Final Exam: Concept-Only Refresh

Exam Strategy & Structure

Modules Covered: Modules 8 to 13, with some concepts from Module 7.
Topic Weighting: C++ (~20%), Scheme (~40%), and Prolog (~40%). Budget study time accordingly.

Format: Approximately 30 questions over 110 minutes, totaling 50 points.
Pacing Heuristic: Aim for about 2 minutes per point to leave a buffer for challenging questions.
Question Types: Around 30 points are autograded (like midterm quizzes), with the remaining 20 points being written responses (subject to change).

Key Mental Models:
- C++: Focus on objects, lifetimes, and ownership.
- Scheme: Focus on expressions, lists, and recursion styles.
- Prolog: Focus on facts, rules, unification, and search order.
Allowed Materials: One 3x5 inch notecard (double-sided, handwritten or printed). No separate scratch paper. A virtual scratchbox may be provided.
Important Tip: Attempt all questions. Partial credit may be awarded for demonstrating logical thinking, even if the final answer isn't perfect.

Proper vs. Improper Lists: A proper list is a chain of pairs that ends in an empty list '(). An improper list ends in a non-list value. Functions like cadr are only safe on proper lists of sufficient length.
Non-Tail Recursion: Defers work until after the recursive call, which grows the call stack.
Tail Recursion: The recursive call is the final action, allowing the compiler to reuse the stack frame (an optimization). Often preferred for clarity and efficiency in aggregation tasks.
Common Pitfalls: Forgetting to quote data (e.g., '(1 2 3)), confusing symbols with numbers (pi vs. 'pi), and incorrectly assuming tail recursion is happening.

Functions as Values: In Scheme, functions can be passed as arguments, returned from other functions, and stored in variables.
Closures: A closure is a function that "remembers" the environment in which it was created, capturing variables from its surrounding scope.
Key Patterns: Use higher-order functions like map, filter, and fold (reduce) for clean, declarative patterns that avoid manual recursion.

Declarative Nature: You state facts (what is true) and rules (relationships), then ask queries. Prolog's engine searches for variable bindings that make the query true.
Unification: The core mechanism. It's a powerful form of pattern matching that binds variables. A goal unifies with a fact/rule if their predicate name, arity, and arguments can all be matched.
Search Strategy: Prolog uses a depth-first, left-to-right search. It backtracks automatically when a path fails to find a solution.

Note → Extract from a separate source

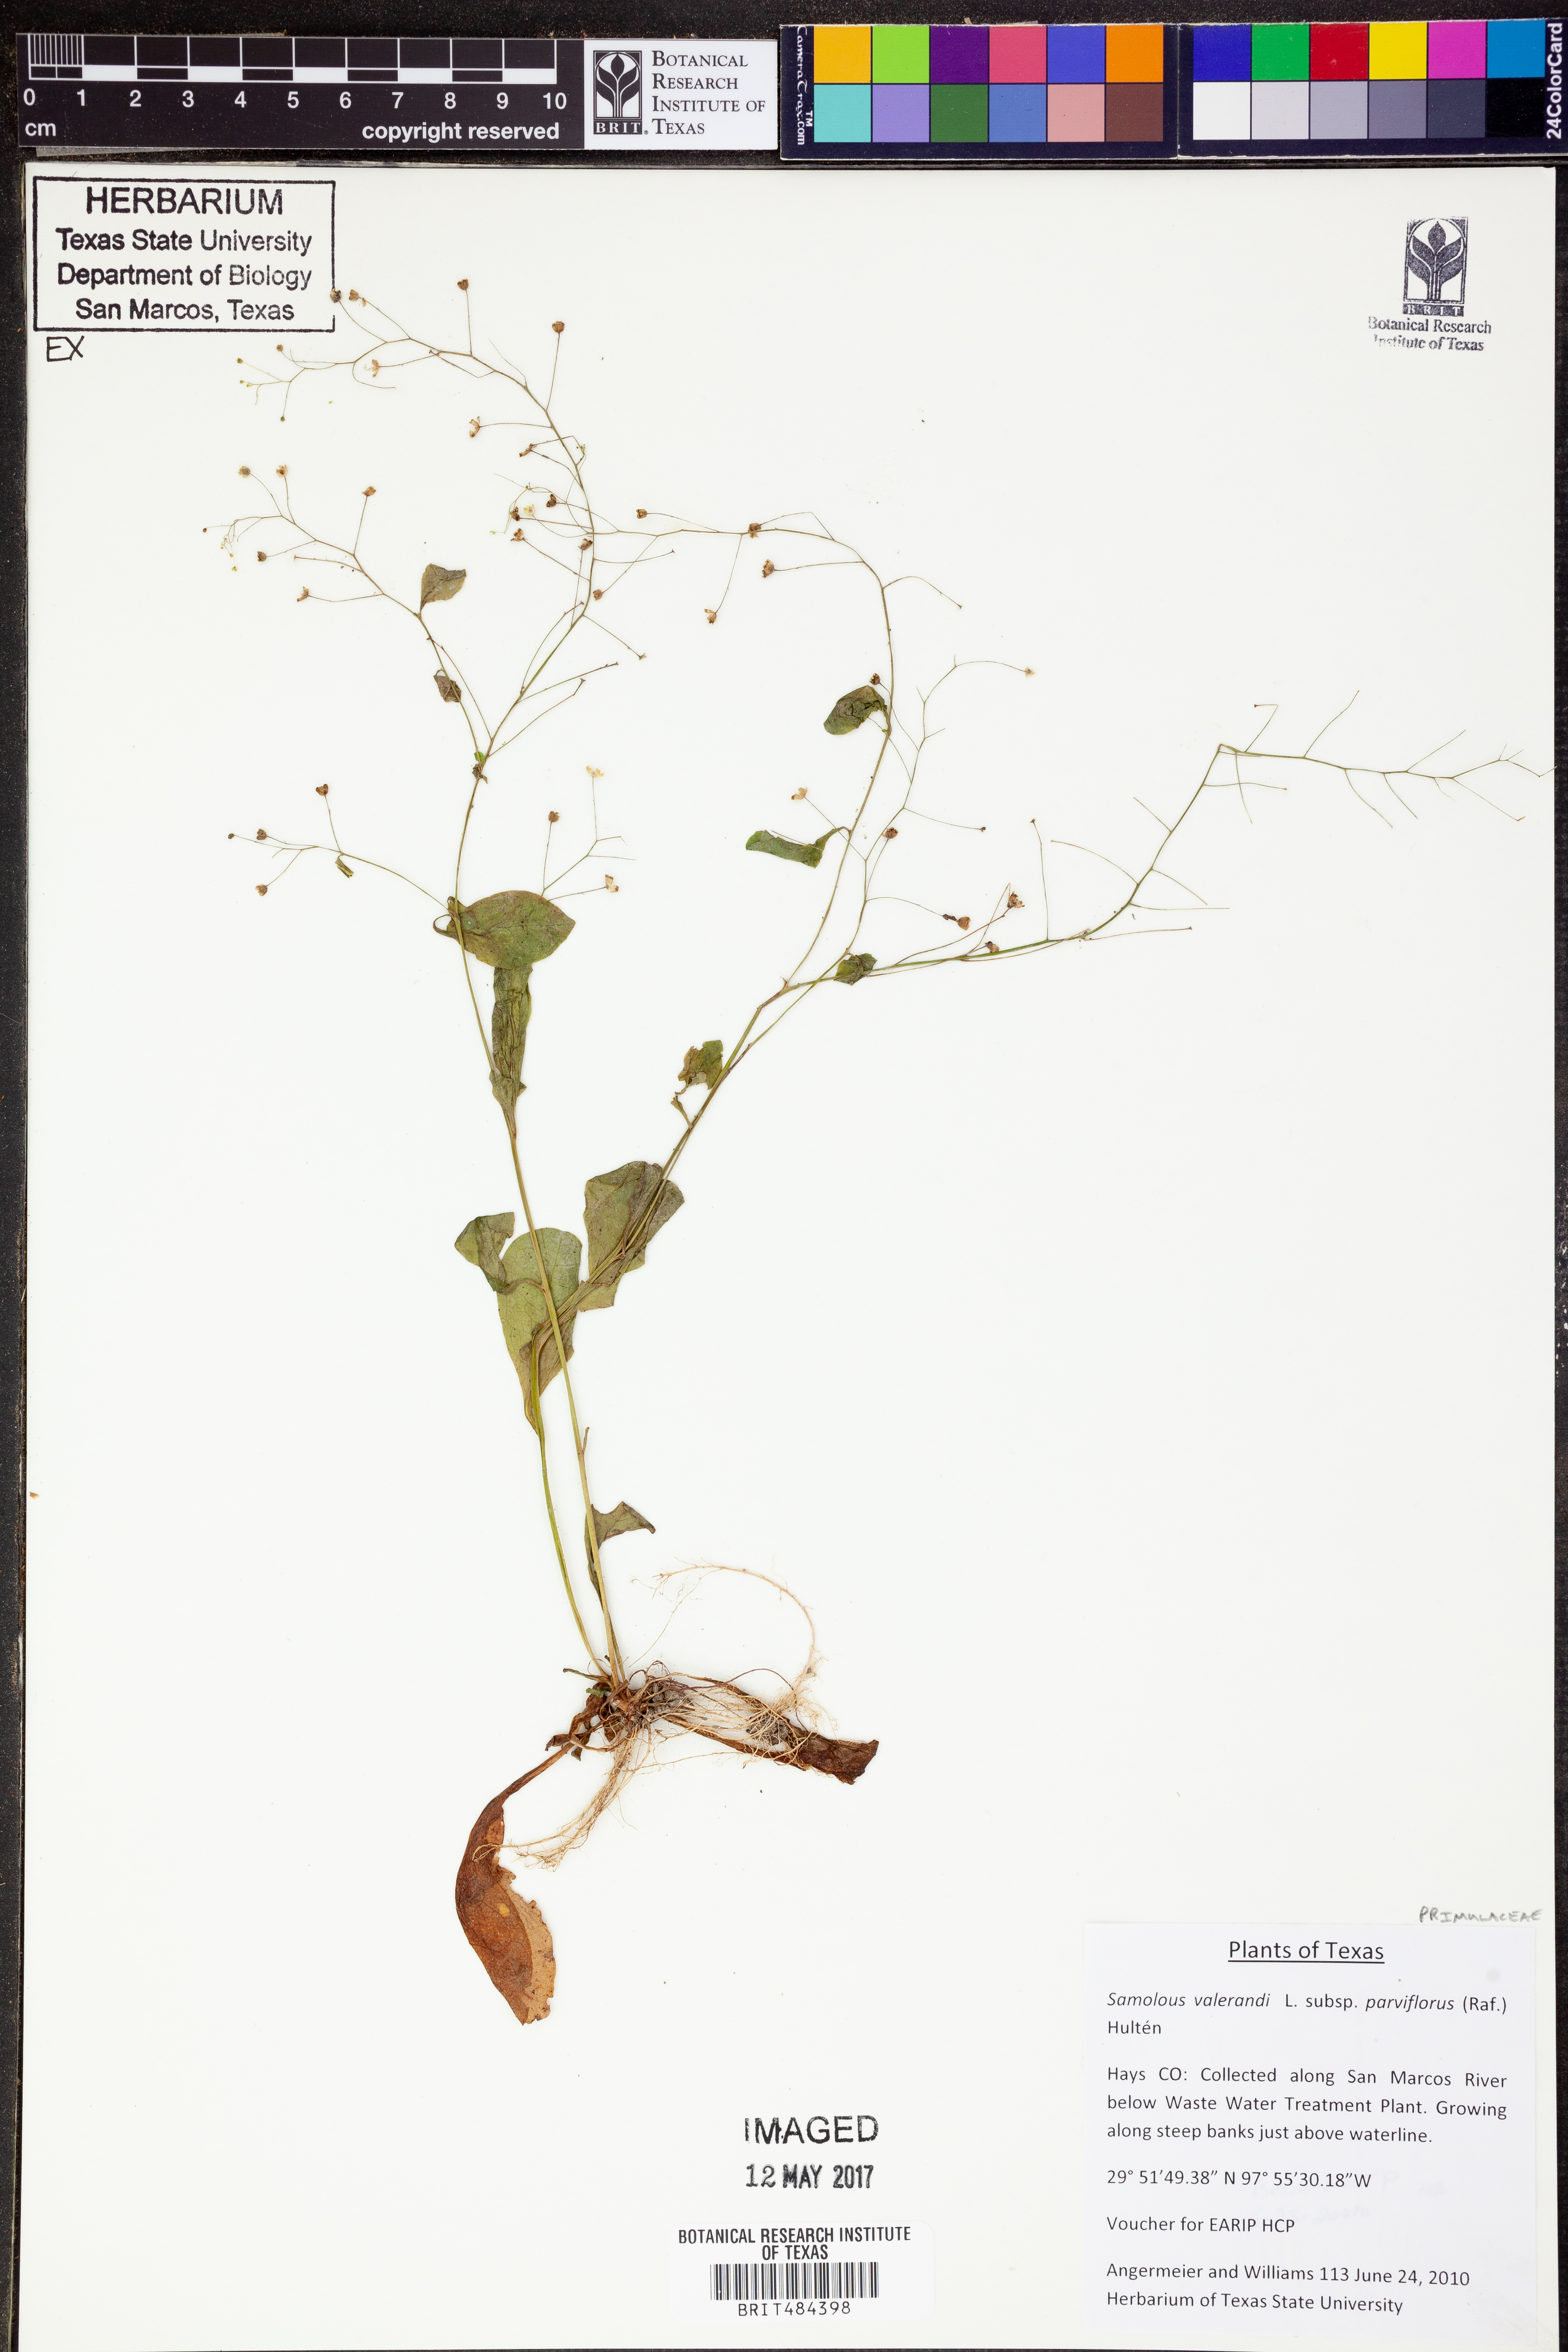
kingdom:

The Cut (!): An operator that commits Prolog to all choices made so far in a rule and prunes other branches from the search tree. It prevents backtracking past the cut, making a rule deterministic.
Negation as Failure (\+): A goal \+ G succeeds if Prolog fails to prove G. It's about provability, not mathematical negation.

Smart Pointers: Prefer smart pointers (like std::unique_ptr) over raw pointers to manage memory automatically and prevent leaks. They enforce clear ownership semantics.
The Rule of Zero/Three/Five: If you manage a resource, you may need to define a destructor, copy constructor, and copy assignment operator (Rule of Three), plus move equivalents (Rule of Five). The Rule of Zero aims to use smart pointers and standard containers so that no manual resource management is needed.
Composition vs. Inheritance: Use composition ("has-a") for ownership and inheritance ("is-a") for polymorphism.
Virtual Functions: Dynamic dispatch (polymorphism) only occurs through base class pointers or references. Use a virtual destructor in a base class if it will be deleted through a base class pointer.

Initialization Lists: Use constructor initialization lists to initialize members. This is more efficient and necessary for const members and references.
Calling Base Constructors: A derived class constructor must call a base class constructor. The base class is always constructed before the derived class members are initialized.
RAII (Resource Acquisition Is Initialization): A core C++ principle where resource lifetime is tied to object lifetime. Resources are acquired in the constructor and released in the destructor (e.g., std::unique_ptr).